((

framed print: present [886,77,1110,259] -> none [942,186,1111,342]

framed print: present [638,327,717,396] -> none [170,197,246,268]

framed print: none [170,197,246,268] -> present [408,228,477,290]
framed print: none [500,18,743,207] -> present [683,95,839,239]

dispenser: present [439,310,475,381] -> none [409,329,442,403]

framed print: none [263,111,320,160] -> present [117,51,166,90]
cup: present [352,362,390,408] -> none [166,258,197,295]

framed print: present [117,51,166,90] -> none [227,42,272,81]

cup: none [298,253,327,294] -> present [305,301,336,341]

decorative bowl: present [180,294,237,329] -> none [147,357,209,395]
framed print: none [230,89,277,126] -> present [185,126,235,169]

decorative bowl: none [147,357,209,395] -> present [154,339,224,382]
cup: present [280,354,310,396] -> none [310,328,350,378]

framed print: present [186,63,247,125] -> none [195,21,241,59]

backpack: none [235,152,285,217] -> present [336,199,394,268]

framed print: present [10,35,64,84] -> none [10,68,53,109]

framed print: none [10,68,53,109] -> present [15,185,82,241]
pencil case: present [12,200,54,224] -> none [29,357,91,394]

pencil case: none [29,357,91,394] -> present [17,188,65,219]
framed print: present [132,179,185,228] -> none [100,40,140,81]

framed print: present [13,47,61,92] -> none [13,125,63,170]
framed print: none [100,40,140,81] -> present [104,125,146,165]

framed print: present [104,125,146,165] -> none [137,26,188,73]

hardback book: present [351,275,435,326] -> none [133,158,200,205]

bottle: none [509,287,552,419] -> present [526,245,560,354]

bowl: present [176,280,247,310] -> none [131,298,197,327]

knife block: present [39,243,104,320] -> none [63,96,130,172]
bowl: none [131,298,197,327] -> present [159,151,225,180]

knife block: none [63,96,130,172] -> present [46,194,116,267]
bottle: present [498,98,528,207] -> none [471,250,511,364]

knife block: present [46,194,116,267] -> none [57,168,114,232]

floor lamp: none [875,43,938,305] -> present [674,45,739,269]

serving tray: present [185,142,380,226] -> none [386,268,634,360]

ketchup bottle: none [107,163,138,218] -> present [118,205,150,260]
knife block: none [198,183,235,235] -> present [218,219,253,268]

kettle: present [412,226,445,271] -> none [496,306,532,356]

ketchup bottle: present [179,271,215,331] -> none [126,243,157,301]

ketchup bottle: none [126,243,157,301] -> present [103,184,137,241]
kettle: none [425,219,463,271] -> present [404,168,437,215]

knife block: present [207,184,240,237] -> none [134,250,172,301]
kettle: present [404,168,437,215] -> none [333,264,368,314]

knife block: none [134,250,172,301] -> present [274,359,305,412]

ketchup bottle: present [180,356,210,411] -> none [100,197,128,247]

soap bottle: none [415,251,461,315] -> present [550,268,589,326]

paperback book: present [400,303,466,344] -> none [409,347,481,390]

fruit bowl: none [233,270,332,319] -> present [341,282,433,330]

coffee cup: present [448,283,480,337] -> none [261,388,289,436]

))

■ Required action: Using the listing above, write every line out again exactly.

■ Expected answer:
framed print: present [886,77,1110,259] -> none [942,186,1111,342]

framed print: present [638,327,717,396] -> none [170,197,246,268]

framed print: none [170,197,246,268] -> present [408,228,477,290]
framed print: none [500,18,743,207] -> present [683,95,839,239]

dispenser: present [439,310,475,381] -> none [409,329,442,403]

framed print: none [263,111,320,160] -> present [117,51,166,90]
cup: present [352,362,390,408] -> none [166,258,197,295]

framed print: present [117,51,166,90] -> none [227,42,272,81]

cup: none [298,253,327,294] -> present [305,301,336,341]

decorative bowl: present [180,294,237,329] -> none [147,357,209,395]
framed print: none [230,89,277,126] -> present [185,126,235,169]

decorative bowl: none [147,357,209,395] -> present [154,339,224,382]
cup: present [280,354,310,396] -> none [310,328,350,378]

framed print: present [186,63,247,125] -> none [195,21,241,59]

backpack: none [235,152,285,217] -> present [336,199,394,268]

framed print: present [10,35,64,84] -> none [10,68,53,109]

framed print: none [10,68,53,109] -> present [15,185,82,241]
pencil case: present [12,200,54,224] -> none [29,357,91,394]

pencil case: none [29,357,91,394] -> present [17,188,65,219]
framed print: present [132,179,185,228] -> none [100,40,140,81]

framed print: present [13,47,61,92] -> none [13,125,63,170]
framed print: none [100,40,140,81] -> present [104,125,146,165]

framed print: present [104,125,146,165] -> none [137,26,188,73]

hardback book: present [351,275,435,326] -> none [133,158,200,205]

bottle: none [509,287,552,419] -> present [526,245,560,354]

bowl: present [176,280,247,310] -> none [131,298,197,327]

knife block: present [39,243,104,320] -> none [63,96,130,172]
bowl: none [131,298,197,327] -> present [159,151,225,180]

knife block: none [63,96,130,172] -> present [46,194,116,267]
bottle: present [498,98,528,207] -> none [471,250,511,364]

knife block: present [46,194,116,267] -> none [57,168,114,232]

floor lamp: none [875,43,938,305] -> present [674,45,739,269]

serving tray: present [185,142,380,226] -> none [386,268,634,360]

ketchup bottle: none [107,163,138,218] -> present [118,205,150,260]
knife block: none [198,183,235,235] -> present [218,219,253,268]

kettle: present [412,226,445,271] -> none [496,306,532,356]

ketchup bottle: present [179,271,215,331] -> none [126,243,157,301]

ketchup bottle: none [126,243,157,301] -> present [103,184,137,241]
kettle: none [425,219,463,271] -> present [404,168,437,215]

knife block: present [207,184,240,237] -> none [134,250,172,301]
kettle: present [404,168,437,215] -> none [333,264,368,314]

knife block: none [134,250,172,301] -> present [274,359,305,412]

ketchup bottle: present [180,356,210,411] -> none [100,197,128,247]

soap bottle: none [415,251,461,315] -> present [550,268,589,326]

paperback book: present [400,303,466,344] -> none [409,347,481,390]

fruit bowl: none [233,270,332,319] -> present [341,282,433,330]

coffee cup: present [448,283,480,337] -> none [261,388,289,436]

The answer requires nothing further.